======== GIVEN ENTRIES ========
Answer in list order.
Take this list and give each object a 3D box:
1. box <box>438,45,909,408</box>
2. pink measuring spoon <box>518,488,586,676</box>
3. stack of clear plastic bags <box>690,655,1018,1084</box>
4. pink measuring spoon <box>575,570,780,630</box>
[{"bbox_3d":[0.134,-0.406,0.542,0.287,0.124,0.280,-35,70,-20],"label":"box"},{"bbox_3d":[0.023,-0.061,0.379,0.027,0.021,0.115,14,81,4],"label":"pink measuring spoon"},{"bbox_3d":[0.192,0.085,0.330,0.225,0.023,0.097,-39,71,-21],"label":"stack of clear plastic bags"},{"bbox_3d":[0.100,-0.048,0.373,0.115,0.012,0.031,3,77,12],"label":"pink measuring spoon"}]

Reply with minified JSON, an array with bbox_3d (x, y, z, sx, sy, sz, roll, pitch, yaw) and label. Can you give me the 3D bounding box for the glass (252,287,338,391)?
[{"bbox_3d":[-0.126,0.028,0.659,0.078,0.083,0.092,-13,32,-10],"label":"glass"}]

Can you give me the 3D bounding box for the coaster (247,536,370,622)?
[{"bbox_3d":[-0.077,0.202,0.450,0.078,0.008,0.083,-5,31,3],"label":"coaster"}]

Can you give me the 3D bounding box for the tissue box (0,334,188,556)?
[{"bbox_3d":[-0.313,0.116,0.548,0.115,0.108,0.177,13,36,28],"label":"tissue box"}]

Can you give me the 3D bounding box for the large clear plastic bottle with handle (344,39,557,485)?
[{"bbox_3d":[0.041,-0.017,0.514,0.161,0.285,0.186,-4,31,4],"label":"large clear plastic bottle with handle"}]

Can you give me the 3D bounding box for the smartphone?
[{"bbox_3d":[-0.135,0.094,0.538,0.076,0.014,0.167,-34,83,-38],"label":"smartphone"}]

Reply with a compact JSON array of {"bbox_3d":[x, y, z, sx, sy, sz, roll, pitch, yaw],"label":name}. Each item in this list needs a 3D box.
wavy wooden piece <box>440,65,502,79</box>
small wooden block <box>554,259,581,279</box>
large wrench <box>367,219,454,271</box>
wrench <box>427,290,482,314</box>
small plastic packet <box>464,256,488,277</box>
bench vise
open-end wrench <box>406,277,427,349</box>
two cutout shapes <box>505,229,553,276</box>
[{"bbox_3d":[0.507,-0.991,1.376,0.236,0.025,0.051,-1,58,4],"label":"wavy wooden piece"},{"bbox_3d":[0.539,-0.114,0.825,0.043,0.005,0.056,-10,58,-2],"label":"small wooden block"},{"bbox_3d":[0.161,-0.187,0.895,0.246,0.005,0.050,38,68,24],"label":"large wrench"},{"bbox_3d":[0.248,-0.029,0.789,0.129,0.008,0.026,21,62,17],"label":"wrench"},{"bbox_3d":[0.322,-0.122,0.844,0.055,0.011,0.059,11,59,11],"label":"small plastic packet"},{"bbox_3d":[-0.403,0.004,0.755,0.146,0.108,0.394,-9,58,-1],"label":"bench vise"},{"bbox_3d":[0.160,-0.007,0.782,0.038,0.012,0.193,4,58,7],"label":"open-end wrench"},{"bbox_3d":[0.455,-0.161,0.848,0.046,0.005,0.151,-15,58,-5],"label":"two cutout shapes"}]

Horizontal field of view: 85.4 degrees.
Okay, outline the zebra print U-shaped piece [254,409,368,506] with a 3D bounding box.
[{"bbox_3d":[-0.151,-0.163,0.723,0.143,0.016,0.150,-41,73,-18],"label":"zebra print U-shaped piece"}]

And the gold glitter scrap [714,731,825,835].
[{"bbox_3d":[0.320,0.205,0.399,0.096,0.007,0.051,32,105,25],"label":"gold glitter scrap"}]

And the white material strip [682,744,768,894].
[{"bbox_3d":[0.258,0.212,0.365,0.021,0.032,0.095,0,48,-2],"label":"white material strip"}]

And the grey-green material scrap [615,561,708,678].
========
▶ **WORK REQUIRED**
From the records above, retype only the lines starting at the line that contains "3. stack of" and ending at the line that contains "open-end wrench <box>406,277,427,349</box>", both included.

▶ **ANSWER SECTION**
3. stack of clear plastic bags <box>690,655,1018,1084</box>
4. pink measuring spoon <box>575,570,780,630</box>
[{"bbox_3d":[0.134,-0.406,0.542,0.287,0.124,0.280,-35,70,-20],"label":"box"},{"bbox_3d":[0.023,-0.061,0.379,0.027,0.021,0.115,14,81,4],"label":"pink measuring spoon"},{"bbox_3d":[0.192,0.085,0.330,0.225,0.023,0.097,-39,71,-21],"label":"stack of clear plastic bags"},{"bbox_3d":[0.100,-0.048,0.373,0.115,0.012,0.031,3,77,12],"label":"pink measuring spoon"}]

Reply with minified JSON, an array with bbox_3d (x, y, z, sx, sy, sz, roll, pitch, yaw) and label. Can you give me the 3D bounding box for the glass (252,287,338,391)?
[{"bbox_3d":[-0.126,0.028,0.659,0.078,0.083,0.092,-13,32,-10],"label":"glass"}]

Can you give me the 3D bounding box for the coaster (247,536,370,622)?
[{"bbox_3d":[-0.077,0.202,0.450,0.078,0.008,0.083,-5,31,3],"label":"coaster"}]

Can you give me the 3D bounding box for the tissue box (0,334,188,556)?
[{"bbox_3d":[-0.313,0.116,0.548,0.115,0.108,0.177,13,36,28],"label":"tissue box"}]

Can you give me the 3D bounding box for the large clear plastic bottle with handle (344,39,557,485)?
[{"bbox_3d":[0.041,-0.017,0.514,0.161,0.285,0.186,-4,31,4],"label":"large clear plastic bottle with handle"}]

Can you give me the 3D bounding box for the smartphone?
[{"bbox_3d":[-0.135,0.094,0.538,0.076,0.014,0.167,-34,83,-38],"label":"smartphone"}]

Reply with a compact JSON array of {"bbox_3d":[x, y, z, sx, sy, sz, roll, pitch, yaw],"label":name}. Each item in this list needs a 3D box.
wavy wooden piece <box>440,65,502,79</box>
small wooden block <box>554,259,581,279</box>
large wrench <box>367,219,454,271</box>
wrench <box>427,290,482,314</box>
small plastic packet <box>464,256,488,277</box>
bench vise
open-end wrench <box>406,277,427,349</box>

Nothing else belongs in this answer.